The output of cryptographic functions, be it encryption routines or hash functions, should be statistically indistinguishable from a truly random data for an external observer. The property can be partially tested automatically using batteries of statistical tests. However, it is not easy in practice: multiple incompatible test suites exist, with possibly overlapping and correlated tests, making the statistically robust interpretation of results difficult. Additionally, a significant amount of data processing is required to test every separate cryptographic function.

Due to these obstacles, no large-scale systematic analysis of the the round-reduced cryptographic functions w.r.t their input mixing capability, which would provide an insight into the behaviour of the whole classes of functions rather than few selected ones, was yet published. We created a framework to consistently run 414 statistical tests and their variants from the commonly used statistical testing batteries (NIST STS, Dieharder, TestU01, and BoolTest).
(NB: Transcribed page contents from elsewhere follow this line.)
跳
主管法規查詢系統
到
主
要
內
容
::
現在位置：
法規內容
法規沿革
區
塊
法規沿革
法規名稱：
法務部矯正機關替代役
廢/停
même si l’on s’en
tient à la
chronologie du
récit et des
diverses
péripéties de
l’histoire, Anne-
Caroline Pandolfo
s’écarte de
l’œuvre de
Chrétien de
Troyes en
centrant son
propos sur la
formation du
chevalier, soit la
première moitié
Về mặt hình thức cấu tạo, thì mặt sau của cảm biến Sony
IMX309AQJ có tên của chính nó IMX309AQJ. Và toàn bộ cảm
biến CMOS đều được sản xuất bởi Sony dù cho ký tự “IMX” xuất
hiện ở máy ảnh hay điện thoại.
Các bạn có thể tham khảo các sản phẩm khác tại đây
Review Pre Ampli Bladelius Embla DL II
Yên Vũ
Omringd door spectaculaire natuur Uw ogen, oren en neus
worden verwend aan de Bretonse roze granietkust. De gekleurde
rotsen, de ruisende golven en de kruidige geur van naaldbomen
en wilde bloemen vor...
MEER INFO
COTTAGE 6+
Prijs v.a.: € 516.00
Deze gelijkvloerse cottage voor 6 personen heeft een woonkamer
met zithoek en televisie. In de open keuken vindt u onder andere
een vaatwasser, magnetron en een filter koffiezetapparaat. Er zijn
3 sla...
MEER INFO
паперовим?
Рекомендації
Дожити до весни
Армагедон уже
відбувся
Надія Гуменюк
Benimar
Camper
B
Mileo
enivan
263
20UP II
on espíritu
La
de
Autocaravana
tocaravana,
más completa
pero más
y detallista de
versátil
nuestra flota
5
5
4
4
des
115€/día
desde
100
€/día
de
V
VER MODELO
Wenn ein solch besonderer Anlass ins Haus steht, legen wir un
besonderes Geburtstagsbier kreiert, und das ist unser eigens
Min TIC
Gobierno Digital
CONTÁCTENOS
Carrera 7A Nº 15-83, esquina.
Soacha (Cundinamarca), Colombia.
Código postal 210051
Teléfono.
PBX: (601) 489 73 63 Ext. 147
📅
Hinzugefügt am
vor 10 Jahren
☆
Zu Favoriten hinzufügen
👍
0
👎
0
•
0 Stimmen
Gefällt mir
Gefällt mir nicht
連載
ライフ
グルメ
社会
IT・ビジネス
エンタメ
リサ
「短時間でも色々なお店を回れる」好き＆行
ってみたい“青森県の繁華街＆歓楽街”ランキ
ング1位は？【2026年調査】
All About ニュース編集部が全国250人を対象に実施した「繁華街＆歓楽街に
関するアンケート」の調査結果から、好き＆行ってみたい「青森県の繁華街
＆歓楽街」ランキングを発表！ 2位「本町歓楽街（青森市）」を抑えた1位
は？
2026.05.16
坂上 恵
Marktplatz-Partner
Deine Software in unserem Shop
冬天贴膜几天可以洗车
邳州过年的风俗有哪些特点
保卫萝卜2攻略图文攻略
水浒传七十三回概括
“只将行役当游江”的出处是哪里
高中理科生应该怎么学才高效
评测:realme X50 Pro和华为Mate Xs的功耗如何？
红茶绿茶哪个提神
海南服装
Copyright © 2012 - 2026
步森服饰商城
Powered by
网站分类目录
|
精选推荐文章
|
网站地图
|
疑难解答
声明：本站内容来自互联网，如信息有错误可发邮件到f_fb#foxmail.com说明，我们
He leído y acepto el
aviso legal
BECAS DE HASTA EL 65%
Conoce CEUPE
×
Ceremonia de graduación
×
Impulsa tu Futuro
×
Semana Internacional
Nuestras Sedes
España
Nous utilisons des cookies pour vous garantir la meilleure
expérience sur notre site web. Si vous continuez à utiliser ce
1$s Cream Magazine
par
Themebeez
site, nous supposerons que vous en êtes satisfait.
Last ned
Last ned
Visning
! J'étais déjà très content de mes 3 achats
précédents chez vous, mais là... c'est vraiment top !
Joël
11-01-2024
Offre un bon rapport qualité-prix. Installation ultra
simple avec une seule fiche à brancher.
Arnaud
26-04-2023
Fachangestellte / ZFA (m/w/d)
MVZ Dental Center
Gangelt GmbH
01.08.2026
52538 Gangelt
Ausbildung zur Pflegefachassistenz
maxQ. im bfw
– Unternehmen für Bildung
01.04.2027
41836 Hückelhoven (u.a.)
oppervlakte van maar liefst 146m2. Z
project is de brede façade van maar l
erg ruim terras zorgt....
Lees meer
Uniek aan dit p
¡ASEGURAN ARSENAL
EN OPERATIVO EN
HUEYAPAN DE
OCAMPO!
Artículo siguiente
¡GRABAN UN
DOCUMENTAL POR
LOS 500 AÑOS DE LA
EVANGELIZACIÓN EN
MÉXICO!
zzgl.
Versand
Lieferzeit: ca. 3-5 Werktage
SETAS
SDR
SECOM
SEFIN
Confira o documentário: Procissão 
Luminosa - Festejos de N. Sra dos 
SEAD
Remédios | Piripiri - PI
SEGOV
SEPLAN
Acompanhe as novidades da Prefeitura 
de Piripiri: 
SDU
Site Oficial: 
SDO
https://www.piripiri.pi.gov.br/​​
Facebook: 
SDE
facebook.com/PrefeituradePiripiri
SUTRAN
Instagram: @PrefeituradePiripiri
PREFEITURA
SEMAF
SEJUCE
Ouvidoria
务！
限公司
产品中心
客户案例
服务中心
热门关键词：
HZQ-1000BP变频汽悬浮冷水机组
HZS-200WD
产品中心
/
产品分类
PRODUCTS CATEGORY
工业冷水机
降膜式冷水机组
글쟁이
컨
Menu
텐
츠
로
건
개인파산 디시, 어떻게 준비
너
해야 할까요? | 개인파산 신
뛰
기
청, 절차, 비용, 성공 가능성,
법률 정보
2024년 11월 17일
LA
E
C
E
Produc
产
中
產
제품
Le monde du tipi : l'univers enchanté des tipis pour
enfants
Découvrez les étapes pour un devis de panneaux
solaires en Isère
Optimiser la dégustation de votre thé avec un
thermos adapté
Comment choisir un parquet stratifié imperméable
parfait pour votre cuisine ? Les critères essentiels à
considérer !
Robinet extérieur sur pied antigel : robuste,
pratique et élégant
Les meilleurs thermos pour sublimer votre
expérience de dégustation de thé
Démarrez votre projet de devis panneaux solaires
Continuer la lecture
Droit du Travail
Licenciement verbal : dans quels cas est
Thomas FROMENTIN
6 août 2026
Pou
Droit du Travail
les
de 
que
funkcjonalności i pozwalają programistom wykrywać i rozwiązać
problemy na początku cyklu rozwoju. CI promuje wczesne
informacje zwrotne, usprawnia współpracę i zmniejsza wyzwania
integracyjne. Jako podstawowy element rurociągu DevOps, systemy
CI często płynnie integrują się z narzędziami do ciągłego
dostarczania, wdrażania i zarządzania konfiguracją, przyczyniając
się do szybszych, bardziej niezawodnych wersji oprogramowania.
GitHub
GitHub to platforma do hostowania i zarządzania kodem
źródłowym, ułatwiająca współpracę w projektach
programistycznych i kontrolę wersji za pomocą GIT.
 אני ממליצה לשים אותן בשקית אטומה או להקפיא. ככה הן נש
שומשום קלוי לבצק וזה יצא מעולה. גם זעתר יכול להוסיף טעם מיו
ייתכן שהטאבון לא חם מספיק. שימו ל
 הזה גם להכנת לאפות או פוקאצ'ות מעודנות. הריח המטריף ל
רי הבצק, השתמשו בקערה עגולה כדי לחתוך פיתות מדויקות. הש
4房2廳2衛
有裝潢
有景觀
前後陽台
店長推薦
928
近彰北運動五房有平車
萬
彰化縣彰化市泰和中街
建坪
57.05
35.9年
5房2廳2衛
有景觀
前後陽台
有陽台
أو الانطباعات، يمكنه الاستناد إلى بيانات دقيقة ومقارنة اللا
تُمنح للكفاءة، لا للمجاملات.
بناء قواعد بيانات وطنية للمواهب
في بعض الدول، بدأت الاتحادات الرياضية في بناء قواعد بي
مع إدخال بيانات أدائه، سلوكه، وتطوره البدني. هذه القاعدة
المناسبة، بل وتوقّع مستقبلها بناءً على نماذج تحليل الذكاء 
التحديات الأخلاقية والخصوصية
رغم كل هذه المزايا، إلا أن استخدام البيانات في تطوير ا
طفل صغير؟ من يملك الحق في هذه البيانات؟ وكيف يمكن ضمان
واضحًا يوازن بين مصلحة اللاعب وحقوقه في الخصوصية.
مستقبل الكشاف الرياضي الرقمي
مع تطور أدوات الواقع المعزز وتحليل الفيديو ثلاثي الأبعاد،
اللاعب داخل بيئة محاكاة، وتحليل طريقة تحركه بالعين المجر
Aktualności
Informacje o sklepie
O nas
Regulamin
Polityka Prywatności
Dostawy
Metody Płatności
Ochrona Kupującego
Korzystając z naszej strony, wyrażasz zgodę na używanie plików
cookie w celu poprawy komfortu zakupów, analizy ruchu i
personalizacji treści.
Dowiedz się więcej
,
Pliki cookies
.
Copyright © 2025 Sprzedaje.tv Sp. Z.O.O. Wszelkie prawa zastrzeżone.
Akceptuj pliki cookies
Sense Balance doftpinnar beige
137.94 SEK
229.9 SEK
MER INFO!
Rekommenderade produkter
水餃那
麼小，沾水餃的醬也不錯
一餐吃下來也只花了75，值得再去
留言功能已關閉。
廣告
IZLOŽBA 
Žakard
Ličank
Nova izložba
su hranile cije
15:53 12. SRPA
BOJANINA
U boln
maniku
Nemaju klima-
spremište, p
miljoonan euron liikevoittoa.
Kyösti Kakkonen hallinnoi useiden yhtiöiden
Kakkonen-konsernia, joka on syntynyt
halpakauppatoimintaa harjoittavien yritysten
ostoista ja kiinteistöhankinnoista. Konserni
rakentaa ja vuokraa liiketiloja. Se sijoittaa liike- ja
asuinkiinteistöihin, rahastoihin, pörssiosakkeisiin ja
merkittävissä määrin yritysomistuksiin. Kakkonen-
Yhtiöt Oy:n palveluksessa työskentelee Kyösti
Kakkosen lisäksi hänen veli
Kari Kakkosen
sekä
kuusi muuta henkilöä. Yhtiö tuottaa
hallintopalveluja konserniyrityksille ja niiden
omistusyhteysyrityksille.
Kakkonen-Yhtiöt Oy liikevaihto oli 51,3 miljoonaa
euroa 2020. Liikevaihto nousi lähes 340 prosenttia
Using the distributed computational cluster providing required significant processing power, we analyzed the output of 109 round-reduced cryptographic functions (hash, lightweight, and block-based encryption functions) in the multiple configurations, scrutinizing the mixing property of each one. As a result, we established the fraction of a function’s rounds with still detectable bias (a.k.a. security margin) when analyzed by randomness statistical tests.